### TEXT SEGMENT
The Guardian reports:

Muammar Gaddafi’s regime has shown fresh signs of buckling as rebels have come close to cutting off supply routes and the Libyan interior minister arrived in Egypt in what appeared to be the highest-ranking defection for many months.

The Libyan leader broadcast a defiant appeal to his supporters to rid the country of “traitors”, telling them: “The blood of martyrs is fuel for the battle.” But the call was issued over a poor telephone line to state television, and most was inaudible – the result of what officials said was a technical breakdown.

Gaddafi’s rallying call came as rebel fighters moved into Zawiyah, 30 miles west of Tripoli, straddling a critical road supply route from the Tunisian border. Rebel forces claimed to have near total control of the town, but government troops still held its oil refinery, the regime’s last homegrown supply of fuel. Reuters reported that pro-government snipers in Zawiyah were firing on any civilians who ventured out of doors.

The anti-Gaddafi National Transitional Council (NTC) also claimed to have taken the city of Surman and said it was close to gaining control of Sabratha, along the same coastal road. A rebel spokesman said that talks were under way with government forces over their surrender.

### WRITTEN EXERCISE A
Repeat every line of the records below exactly, leaving the pictures out of your answer.

### RECORDS PROVIDED
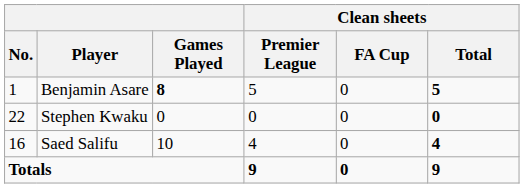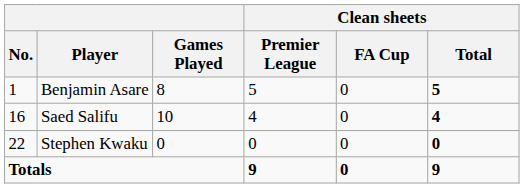Benjamin Asare | Games Played: bold -> normal
rows swapped: Saed Salifu <-> Stephen Kwaku
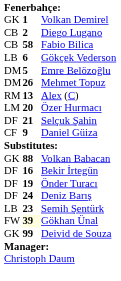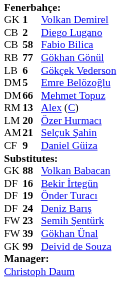+ row: RB | 77 | Gökhan Gönül
Mehmet Topuz | column 2: 26 -> 66
Selçuk Şahin | column 1: DF -> AM
Semih Şentürk | column 1: LB -> FW
Gökhan Ünal | column 2: lightyellow background -> no background
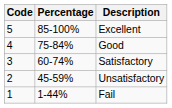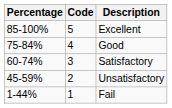columns swapped: Code <-> Percentage
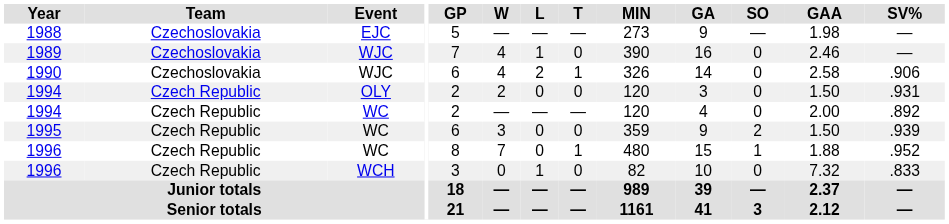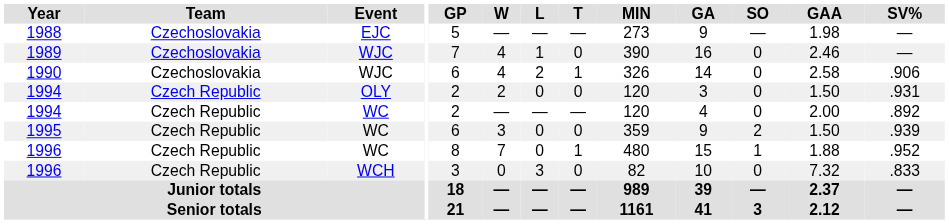1996 / WCH | L: 1 -> 3
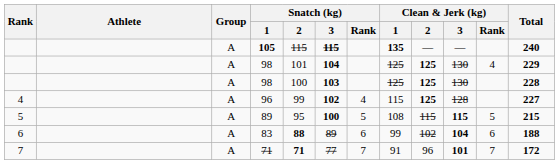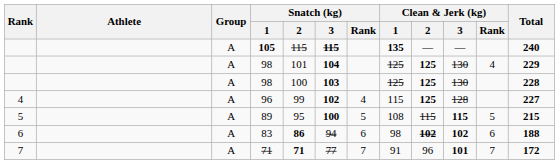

### WRITTEN EXERCISE B
Duplicate the Libya report word for word from "Muammar Gaddafi’s regime" up to and including "a technical breakdown.".

### CORRECT ANSWER A
Benjamin Asare | Games Played: bold -> normal
rows swapped: Saed Salifu <-> Stephen Kwaku
+ row: RB | 77 | Gökhan Gönül
Mehmet Topuz | column 2: 26 -> 66
Selçuk Şahin | column 1: DF -> AM
Semih Şentürk | column 1: LB -> FW
Gökhan Ünal | column 2: lightyellow background -> no background
columns swapped: Code <-> Percentage
1996 / WCH | L: 1 -> 3

### CORRECT ANSWER B
Muammar Gaddafi’s regime has shown fresh signs of buckling as rebels have come close to cutting off supply routes and the Libyan interior minister arrived in Egypt in what appeared to be the highest-ranking defection for many months.

The Libyan leader broadcast a defiant appeal to his supporters to rid the country of “traitors”, telling them: “The blood of martyrs is fuel for the battle.” But the call was issued over a poor telephone line to state television, and most was inaudible – the result of what officials said was a technical breakdown.